Speaker Howell continued, “While this news is certainly positive, we must also remain cautious. Virginia’s economy continues to struggle. We reported zero percent growth in the first quarter and recently fell to 12th on CNBC’s list of Top States for Business. Those facts and continued uncertainty mean Virginia must develop a stronger, more focused strategy to create jobs and long-term economic growth. We must also avoid taking on new, long-term obligations like Obamacare’s Medicaid expansion. Despite the federal government’s promises, Virginia taxpayers will eventually be left to shoulder the cost of expansion. We are committed to strengthening our health care safety net without expanding government-run entitlement programs.”
“The General Assembly’s cautious approach and responsible stewardship of taxpayer dollars is the reason for today’s good news,” said House Majority Leader Kirk Cox (R-Colonial Heights). “As required by our Constitution and the budget, the surplus will be redirected to the rainy day fund and other core functions of government. This also means that the pay raises for our teachers, state police officers, college faculty, sheriff’s deputies and state employees will kick in. However, while we can be proud of this news, we must recognize that our Commonwealth continues to face both short and long-term economic challenges.”

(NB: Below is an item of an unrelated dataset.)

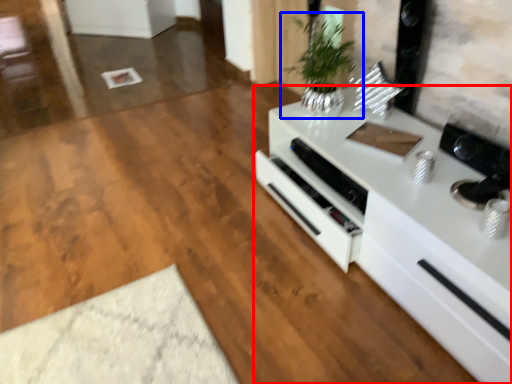
Question: Among these objects, which one is farthest to the camera, countertop (highlighted by a red box) or houseplant (highlighted by a blue box)?

Choices:
 (A) countertop
 (B) houseplant

Answer: (B)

House Appropriations Committee Chairman S. Chris Jones (R-Suffolk) joined Governor Terry McAuliffe and Senator Walter Stosch at today’s announcement. Jones said, “Since last year I have worked with Senator Stosch and the Administration to chart a fiscal course that would result in today’s announcement. Our responsible action to close the budget shortfall in 2014, along with the adoption of a fiscally conservative revenue estimate, and limiting any new spending during the 2015 Session are the reasons why we can announce this surplus. These resources will be used to replenish our rainy day fund and begin the next budget cycle on strong footing. While today’s announcement is good news, Virginia’s economic recovery remains uncertain, especially in light of the inaction in Washington to deal responsibly with sequestration and the federal budget.”
“Time and time again, the cautious and measured approach of House Republicans to crafting the state budget has resulted in budget surpluses for the Commonwealth,” said House Appropriations Committee Vice Chairman R. Steven Landes (R-Augusta). “This is good news for Virginia. Moving forward, we must remain aware of the economic challenges our Commonwealth faces and stay committed to this conservative approach. While Washington struggles under deficits and an ever-increasing federal debt, Virginia continues to prove there is a better path. That path does not include Obamacare’s Medicaid expansion. We can and will continue to strengthen the healthcare safety net without expanding this entitlement program.”